Vervolgens stopte Gerard in 1977 met wielrennen, ik studeerde en fietste verder en onze wegen scheidden zich. Ik werd in 1980 profrenner en trok de wielerwereld in, ver weg van Harmelen. Gerard werd ondernemer en dook vervolgens ‘in het water’. In 1980 won ik ook het Kampioenschap van Vlaanderen en moest vanzelfsprekend aan Gerard denken. Ik was trots op mijn bord en dat ik nu op dezelfde erelijst stond als Gerard!
Het was niet eerder dan in 2011 dat wij elkaar weer ontmoetten. Ik woonde ondertussen al ongeveer 20 jaar in het Overijsselse Holten en was betrokken bij de Ronde van Overijssel, die Gerard in 1966 won. Gerard en Alie waren te gast bij de Ronde van dat jaar en de avond voor de koers organiseerde het bestuur een fijn etentje in een mooi hotel. De banden werden voor even weer aangehaald.

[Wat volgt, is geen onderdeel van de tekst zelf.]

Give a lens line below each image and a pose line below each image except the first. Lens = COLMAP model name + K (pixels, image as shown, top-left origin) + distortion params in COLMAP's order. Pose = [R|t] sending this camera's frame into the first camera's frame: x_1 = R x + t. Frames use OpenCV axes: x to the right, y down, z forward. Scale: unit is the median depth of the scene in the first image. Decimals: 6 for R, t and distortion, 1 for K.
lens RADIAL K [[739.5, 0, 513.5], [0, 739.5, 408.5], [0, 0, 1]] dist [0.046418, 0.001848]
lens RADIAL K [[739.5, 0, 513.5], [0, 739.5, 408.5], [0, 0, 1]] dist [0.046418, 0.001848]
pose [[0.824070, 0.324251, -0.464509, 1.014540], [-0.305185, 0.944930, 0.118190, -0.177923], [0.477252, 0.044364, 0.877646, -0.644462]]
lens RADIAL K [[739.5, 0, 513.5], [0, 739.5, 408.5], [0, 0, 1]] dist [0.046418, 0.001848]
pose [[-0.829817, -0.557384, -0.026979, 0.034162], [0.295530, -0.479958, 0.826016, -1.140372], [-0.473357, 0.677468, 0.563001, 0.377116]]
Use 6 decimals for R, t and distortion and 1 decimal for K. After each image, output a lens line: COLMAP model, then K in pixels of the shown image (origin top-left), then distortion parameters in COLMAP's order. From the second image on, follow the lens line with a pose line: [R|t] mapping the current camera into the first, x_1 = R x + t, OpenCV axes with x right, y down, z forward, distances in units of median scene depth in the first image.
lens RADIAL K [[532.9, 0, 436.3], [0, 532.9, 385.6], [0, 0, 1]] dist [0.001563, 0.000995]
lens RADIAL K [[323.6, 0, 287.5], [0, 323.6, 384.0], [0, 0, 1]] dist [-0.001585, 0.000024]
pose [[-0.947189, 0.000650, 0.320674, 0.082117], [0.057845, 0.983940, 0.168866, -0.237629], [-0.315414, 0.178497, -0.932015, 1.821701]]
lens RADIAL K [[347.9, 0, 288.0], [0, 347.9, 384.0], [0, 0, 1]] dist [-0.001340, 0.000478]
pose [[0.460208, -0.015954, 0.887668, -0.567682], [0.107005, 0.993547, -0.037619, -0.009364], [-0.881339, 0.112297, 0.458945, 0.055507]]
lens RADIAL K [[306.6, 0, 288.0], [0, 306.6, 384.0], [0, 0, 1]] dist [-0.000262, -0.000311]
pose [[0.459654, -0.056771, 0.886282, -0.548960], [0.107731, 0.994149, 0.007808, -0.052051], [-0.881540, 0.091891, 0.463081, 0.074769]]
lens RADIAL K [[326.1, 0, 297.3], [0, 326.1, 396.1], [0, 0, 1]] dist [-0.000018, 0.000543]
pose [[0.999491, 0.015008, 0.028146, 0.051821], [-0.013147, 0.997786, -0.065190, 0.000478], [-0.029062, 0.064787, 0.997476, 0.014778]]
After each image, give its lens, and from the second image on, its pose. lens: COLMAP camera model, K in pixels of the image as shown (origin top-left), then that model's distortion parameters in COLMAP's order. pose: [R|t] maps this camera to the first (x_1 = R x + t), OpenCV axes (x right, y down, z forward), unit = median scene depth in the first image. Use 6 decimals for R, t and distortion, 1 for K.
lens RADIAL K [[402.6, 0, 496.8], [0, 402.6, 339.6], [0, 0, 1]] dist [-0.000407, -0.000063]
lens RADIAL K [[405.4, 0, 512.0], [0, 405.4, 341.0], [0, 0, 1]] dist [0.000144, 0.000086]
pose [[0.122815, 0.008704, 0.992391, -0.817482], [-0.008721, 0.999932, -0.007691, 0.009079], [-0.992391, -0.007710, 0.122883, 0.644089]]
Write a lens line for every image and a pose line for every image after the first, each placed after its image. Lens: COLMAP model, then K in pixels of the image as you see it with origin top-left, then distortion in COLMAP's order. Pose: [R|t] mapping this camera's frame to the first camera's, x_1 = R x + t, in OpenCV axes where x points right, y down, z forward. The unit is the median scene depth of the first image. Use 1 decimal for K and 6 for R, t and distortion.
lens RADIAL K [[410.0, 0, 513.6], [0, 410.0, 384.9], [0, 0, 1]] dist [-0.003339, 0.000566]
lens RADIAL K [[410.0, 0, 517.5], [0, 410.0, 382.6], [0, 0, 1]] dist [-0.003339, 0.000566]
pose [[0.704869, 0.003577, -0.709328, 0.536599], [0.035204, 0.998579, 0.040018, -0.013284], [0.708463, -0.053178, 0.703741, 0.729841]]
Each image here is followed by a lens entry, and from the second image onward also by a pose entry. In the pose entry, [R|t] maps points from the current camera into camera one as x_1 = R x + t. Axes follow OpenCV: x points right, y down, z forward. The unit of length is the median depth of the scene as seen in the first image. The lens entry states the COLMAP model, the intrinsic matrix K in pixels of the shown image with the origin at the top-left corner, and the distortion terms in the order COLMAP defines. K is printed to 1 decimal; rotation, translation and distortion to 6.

In mei 2014 werd Gerard ziek, het zag er niet goed uit. En ik wilde graag de losse eindjes van vroeger met hem aan elkaar knopen. Op 8 oktober kwam ik de tweede keer, misschien wel 40 jaar later, bij Gerard en Alie op bezoek. Ik ontmoette een bijzonder bezorgde en zorgzame Alie en een mentaal ongebroken, krachtige, broze, gepassioneerde en soms geëmotioneerde Gerard. Het was vanaf het eerste moment zeer bijzonder om over onze gezamenlijke passie te praten: het fietsen in al zijn facetten. Ik heb tijdens mijn loopbaan vele successen –en ook teleurstellingen‐ met mijn ploegen kunnen delen, in het hart van het peloton. Maar afdalen in het wielerhart van Gerard voegde daar een dimensie aan toe die ik nog niet eerder ervaren had. De schoonheid van de wielersport is vooral te vinden in de menselijke passie waarmee deze beoefend wordt. Het delen van de unieke ervaringen. Dat kon je met Gerard als met geen ander.
Onze foto in de Gele Leeuwentruien van het Kampioenschap van Vlaanderen, op 7 november gemaakt door Bernadette, is voor mij een absoluut hoogtepunt. Een zeer dierbare herinnering aan ons verleden en een icoon waarin de passie en de liefde voor onze sport wordt vastgelegd. Ik wilde deze foto voor mijzelf houden, Gerard wilde echter dat de wielerwereld “de oude Vianen in al zijn glorie nog eens zou kunnen zien”. En zo kwam er een bijzonder Facebookbericht tot stand.
Als ik nu mijn ogen sluit stel ik mij een warme zomerdag voor. Gerard fietst door het Groene Hart. Begeleid door een ademloos fluitende Leeuwerik, hoog boven hem. Ze zullen hem niet temmen, Gerard Vianen, de Leeuw van Vlaanderen, de Leeuwerik van Kockengen.